Copy each line from the entries that the word "evenodd" appears in.

Top of SUPPLIED RECORDS

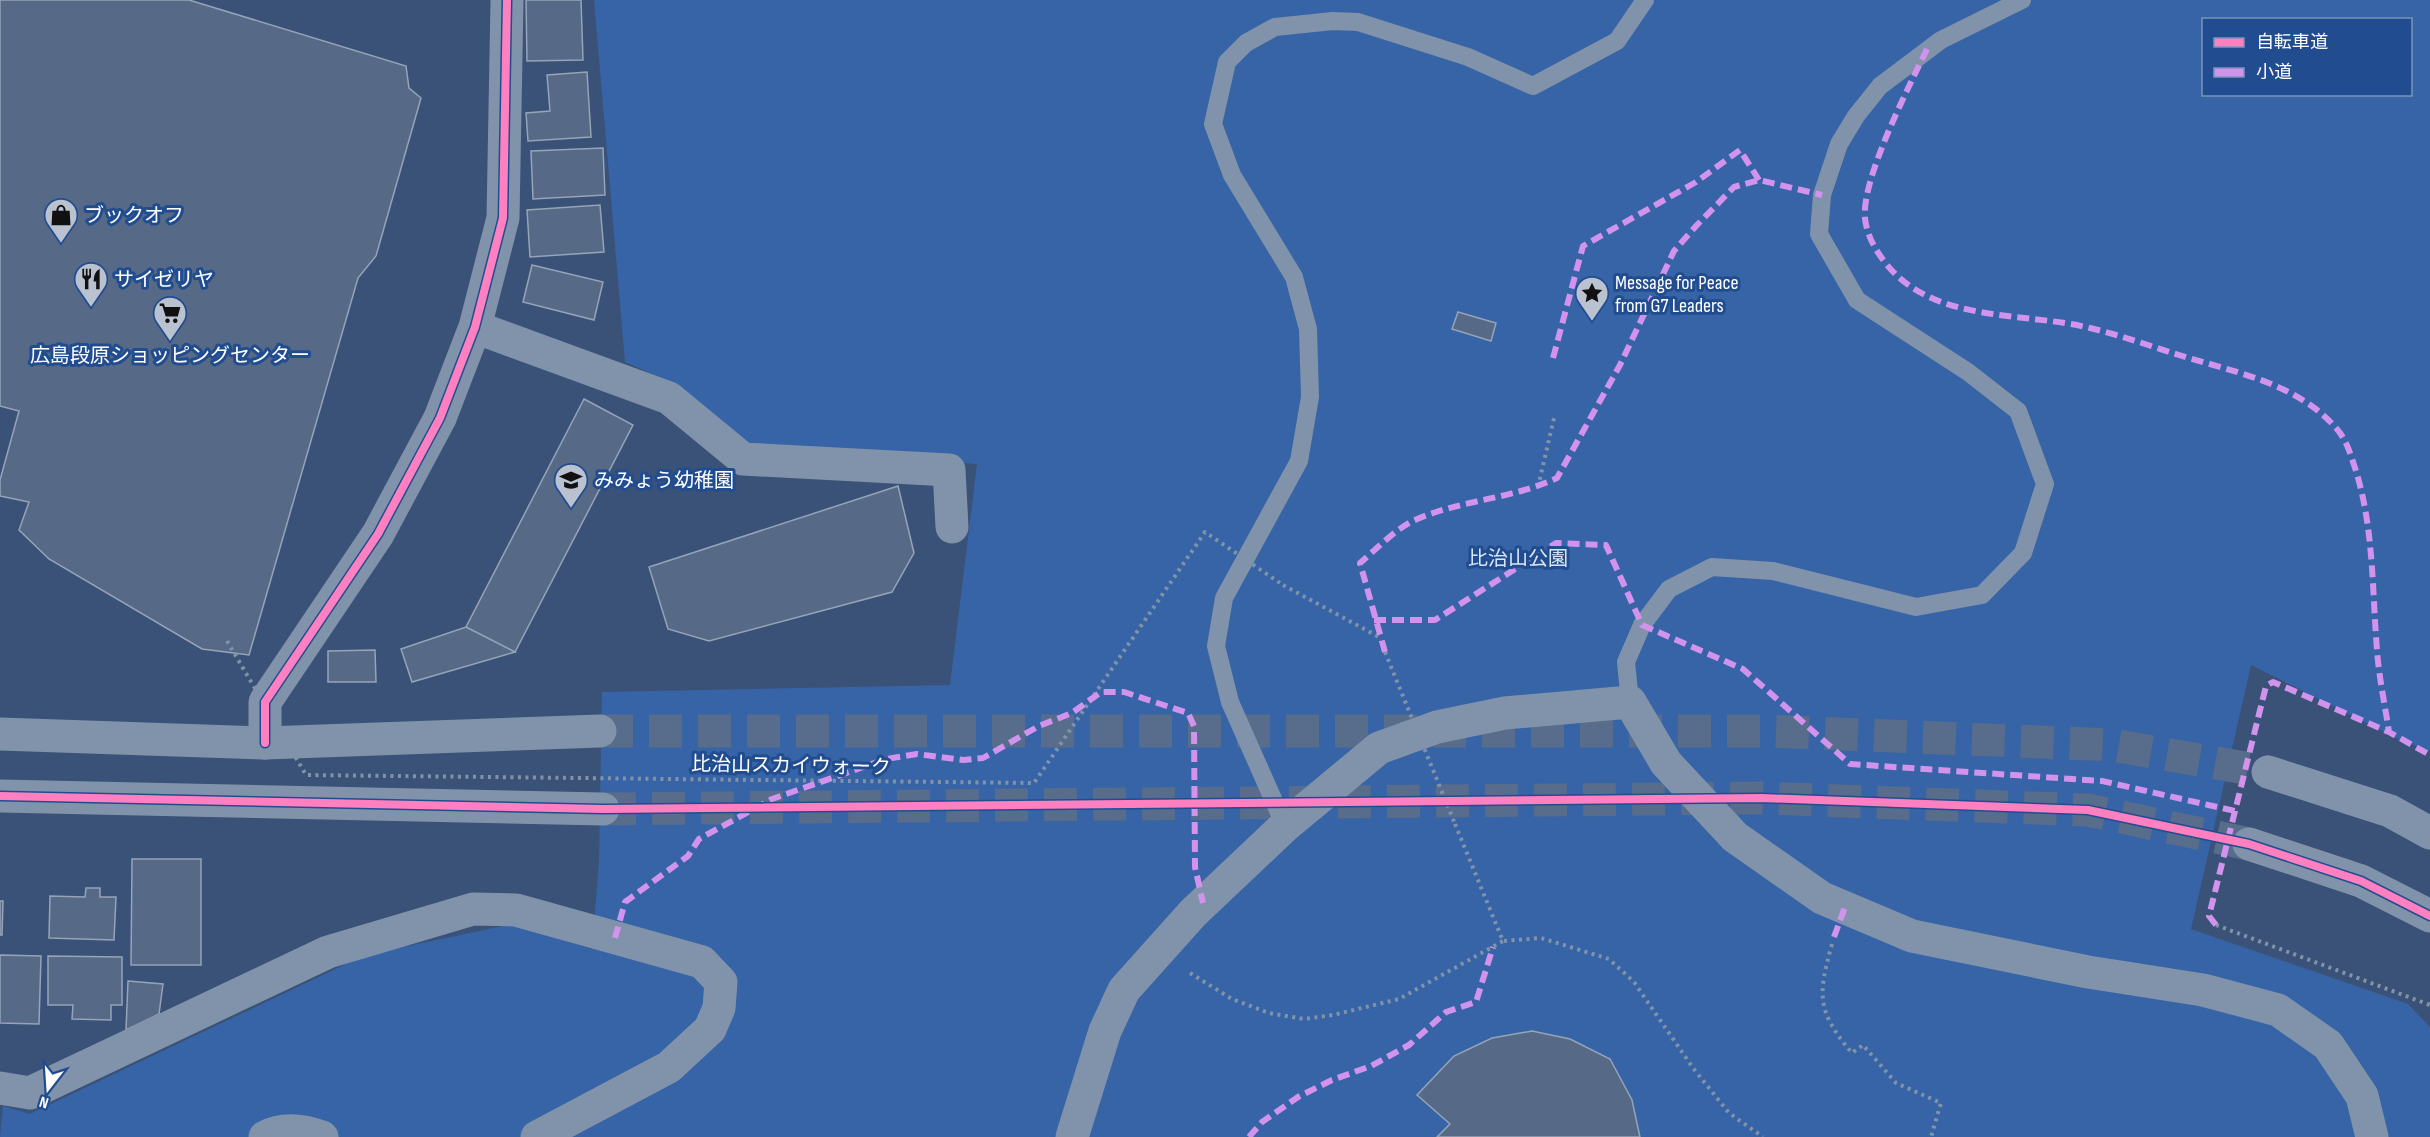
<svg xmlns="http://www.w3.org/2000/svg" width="2430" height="1137" font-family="'Sofia Sans Condensed','Noto Sans JP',sans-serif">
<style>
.green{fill:#3664a6;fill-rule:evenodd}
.building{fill:#566a87;stroke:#96a4b8;stroke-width:1.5}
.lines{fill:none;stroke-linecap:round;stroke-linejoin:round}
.tertiary-tunnel{stroke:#586c8b;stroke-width:33;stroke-dasharray:33 16;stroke-linecap:butt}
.path{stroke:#8193aa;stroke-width:4;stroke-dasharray:3 4.5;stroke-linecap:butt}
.service{stroke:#8193aa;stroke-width:18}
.minor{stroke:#8193aa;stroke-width:33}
.tertiary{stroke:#8193aa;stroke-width:33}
.path-bridge{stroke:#8193aa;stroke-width:4;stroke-dasharray:3 4.5;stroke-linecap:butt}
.quiet{stroke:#d193ec;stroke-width:6;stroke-dasharray:12 6;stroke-linecap:butt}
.cycleway-casing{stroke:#214d90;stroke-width:11}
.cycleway{stroke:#ff80c0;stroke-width:8}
.labels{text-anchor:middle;stroke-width:6;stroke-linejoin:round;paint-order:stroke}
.poi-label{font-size:20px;fill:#fff;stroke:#214d90;text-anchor:start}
.park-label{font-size:20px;fill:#d7e5f9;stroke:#214d90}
.street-label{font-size:20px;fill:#fff;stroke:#214d90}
</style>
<rect width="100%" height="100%" fill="#3a5277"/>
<path class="green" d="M594,0H2430V751L2402,741L2251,665L2191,929L2408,1004L2430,1027V1137H0L3,1106L30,1114L365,955L512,924L592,949L599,862L602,692L950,685L977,464L744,447L672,383L625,362ZM2204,20H2410V94H2204Z"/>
<path class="building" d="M0,0H189L406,66L409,88L421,98L376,256L358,278L249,655L202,649L49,559L19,530L29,502L0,496V480L19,411L0,406Z
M526,0H581L583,60L527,61Z
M587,72L591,137L528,141L526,113L550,111L547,75Z
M603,148L605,195L533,199L531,151Z
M600,205L604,252L530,257L527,210Z
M532,265L603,282L594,320L523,302Z
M1458,312L1496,323L1491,341L1452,329Z
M584,399L633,425L515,652L466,627Z
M898,486L914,553L892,592L709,641L668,629L649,567Z
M466,627L515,652L412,682L401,649Z
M375,650L376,682H328V651Z
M132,859H201V965H131Z
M86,888H100V897H116L114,940L49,938L50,896L85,897Z
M0,901H3L2,935H0Z
M0,955L41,956L39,1024L0,1023Z
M48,956L122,957V1005H111V1020L72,1019L73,1005H48Z
M128,981L163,984L159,1014L126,1030Z
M1532,1031L1570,1039L1610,1059L1632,1100L1640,1137H1437L1450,1124L1417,1095L1454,1056L1492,1038Z"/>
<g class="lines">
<path class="tertiary-tunnel" d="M600,731H1766L2113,745L2268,772
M603,809L1762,798L2088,810L2249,844"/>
<path class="path" d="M1538,487L1554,418
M1283,585L1379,637
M1455,824L1503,941L1541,938L1609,959L1634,982L1693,1068L1729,1113L1763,1137
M2216,925L2430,1005
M1832,944C1818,994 1816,1011 1852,1053L1863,1045L1896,1083L1941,1103L1931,1137
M1190,973L1232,999L1269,1013L1304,1019L1333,1015L1399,999L1503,941"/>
<path class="service" d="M1630,702L1626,662L1642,625L1669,589L1712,567L1773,571L1916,607L1982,595L2023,553L2045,484L2018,411L1968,372L1857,300L1819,234L1822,195L1839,144L1856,116L1880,86L1941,40L2022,0
M1285,826L1230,702L1216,646L1224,598L1299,461L1310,397L1308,329L1294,277L1232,175L1213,124L1227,62L1246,43L1275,27L1333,21L1358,22L1468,57L1533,86L1617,41L1645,0"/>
<path class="minor" d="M475,327L669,398L743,459L949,470L952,527
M265,743V702L378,534L440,418L475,327L503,218L507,0
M0,1088L30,1093L328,952L473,909L516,910L702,962L721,982L719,1008L710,1029L669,1067L537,1137
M265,1137C284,1127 303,1130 322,1137
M1072,1137L1105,1031L1124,990L1193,913L1285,826L1379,748L1437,727L1505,713L1630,702L1666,763L1735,837L1822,898L1912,936L2088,972L2203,990L2278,1010L2328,1045L2362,1096L2372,1137"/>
<path class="tertiary" d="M0,734L265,743L600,731
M2268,772L2390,811L2430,833
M0,796L603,809
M2249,844L2361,881L2430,916"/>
<path class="path-bridge" d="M227,641L306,775L1034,783L1205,532L1283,585
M1385,652L1455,824"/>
<path class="quiet" d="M1927,49C1909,87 1861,179 1865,219C1867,234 1874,248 1884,261C1931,324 2021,311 2090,328C2120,335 2150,346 2179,355C2234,372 2297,383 2336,428C2347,440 2351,456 2356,471C2374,530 2372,589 2377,650C2379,678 2385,705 2389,732
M1553,358L1583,246L1696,182L1740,150L1759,180
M1374,620H1435L1556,543L1606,545L1642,625L1743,669L1850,764L2102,781L2235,811
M1385,652L1360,563C1375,550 1398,527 1415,520C1460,500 1512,499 1557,478L1620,365L1674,251L1697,225L1734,187L1759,180L1822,195
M2216,925L2209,916L2266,686L2273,682L2389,732L2430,755
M1834,937L1845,907
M615,938L625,902L688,856L699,839L772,799L886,759L917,754L963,760L983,758L1039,726L1072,713L1101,692H1124L1188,713L1194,726L1195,867L1203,903
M1249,1137L1262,1122L1298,1097L1332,1080L1371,1066L1409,1045L1446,1012L1476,1002L1493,947"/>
<g class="cycleway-casing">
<path id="cycleway" d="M265,743V702L378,534L440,418L475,327L503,218L507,0
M0,796L603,809L1762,798L2088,810L2249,844L2361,881L2430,916"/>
</g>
<use href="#cycleway" class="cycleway"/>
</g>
<defs>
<g id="shop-pin" transform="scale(1.725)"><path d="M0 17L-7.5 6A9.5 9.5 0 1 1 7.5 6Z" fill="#bac2cf" stroke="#214d90"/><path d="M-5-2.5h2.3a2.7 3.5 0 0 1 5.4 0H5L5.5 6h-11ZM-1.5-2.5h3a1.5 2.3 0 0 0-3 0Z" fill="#111"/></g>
<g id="restaurant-pin" transform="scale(1.725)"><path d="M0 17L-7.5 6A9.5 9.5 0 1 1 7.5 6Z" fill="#bac2cf" stroke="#214d90"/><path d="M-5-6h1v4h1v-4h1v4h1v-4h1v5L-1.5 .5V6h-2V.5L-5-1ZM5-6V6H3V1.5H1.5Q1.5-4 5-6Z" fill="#111"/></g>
<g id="sight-pin" transform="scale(1.725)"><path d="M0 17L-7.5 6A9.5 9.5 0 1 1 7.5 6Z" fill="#bac2cf" stroke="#214d90"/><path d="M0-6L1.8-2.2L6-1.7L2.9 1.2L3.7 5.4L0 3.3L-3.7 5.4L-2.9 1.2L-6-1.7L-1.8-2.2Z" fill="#111"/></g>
<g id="supermarket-pin" transform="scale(1.725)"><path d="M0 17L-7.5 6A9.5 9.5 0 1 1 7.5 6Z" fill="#bac2cf" stroke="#214d90"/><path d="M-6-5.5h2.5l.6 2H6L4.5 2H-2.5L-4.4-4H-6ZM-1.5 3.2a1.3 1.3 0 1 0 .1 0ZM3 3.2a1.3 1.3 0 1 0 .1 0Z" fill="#111"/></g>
<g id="school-pin" transform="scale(1.725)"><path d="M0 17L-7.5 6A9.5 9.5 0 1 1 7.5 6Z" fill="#bac2cf" stroke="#214d90"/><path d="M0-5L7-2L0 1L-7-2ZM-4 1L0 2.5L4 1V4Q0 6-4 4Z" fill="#111"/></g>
</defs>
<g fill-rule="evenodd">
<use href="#shop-pin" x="61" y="215"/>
<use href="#restaurant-pin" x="91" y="279"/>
<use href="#sight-pin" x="1592" y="293"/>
<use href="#supermarket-pin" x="170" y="313"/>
<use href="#school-pin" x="571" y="480"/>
</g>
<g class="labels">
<g class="poi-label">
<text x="84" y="222">ブックオフ</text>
<text x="114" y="286">サイゼリヤ</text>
<text x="1615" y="289">Message for Peace<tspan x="1615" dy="23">from G7 Leaders</tspan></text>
<text x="170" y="362" text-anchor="middle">広島段原ショッピングセンター</text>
<text x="594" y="487">みみょう幼稚園</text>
</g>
<g class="park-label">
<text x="1518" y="565">比治山公園</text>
</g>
<g class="street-label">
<text transform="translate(791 765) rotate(1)" y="7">比治山スカイウォーク</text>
</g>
</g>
<rect x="2202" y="18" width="210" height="78" fill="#214d90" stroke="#7a94bc" stroke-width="1.5"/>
<rect x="2214" y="38" width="30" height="9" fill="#ff80c0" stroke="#7a94bc" stroke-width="1.5"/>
<text x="2256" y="48" font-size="18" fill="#ffffff">自転車道</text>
<rect x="2214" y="68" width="30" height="9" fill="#d193ec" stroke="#7a94bc" stroke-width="1.5"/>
<text x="2256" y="78" font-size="18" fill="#ffffff">小道</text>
<g transform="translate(48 1089) rotate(197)" stroke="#214d90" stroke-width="4.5" paint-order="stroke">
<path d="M0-4.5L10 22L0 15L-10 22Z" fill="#ffffff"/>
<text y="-9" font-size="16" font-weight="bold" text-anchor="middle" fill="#ffffff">N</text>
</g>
</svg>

Bottom of SUPPLIED RECORDS

> OUTPUT FOR THIS EXERCISE:
.green{fill:#3664a6;fill-rule:evenodd}
<g fill-rule="evenodd">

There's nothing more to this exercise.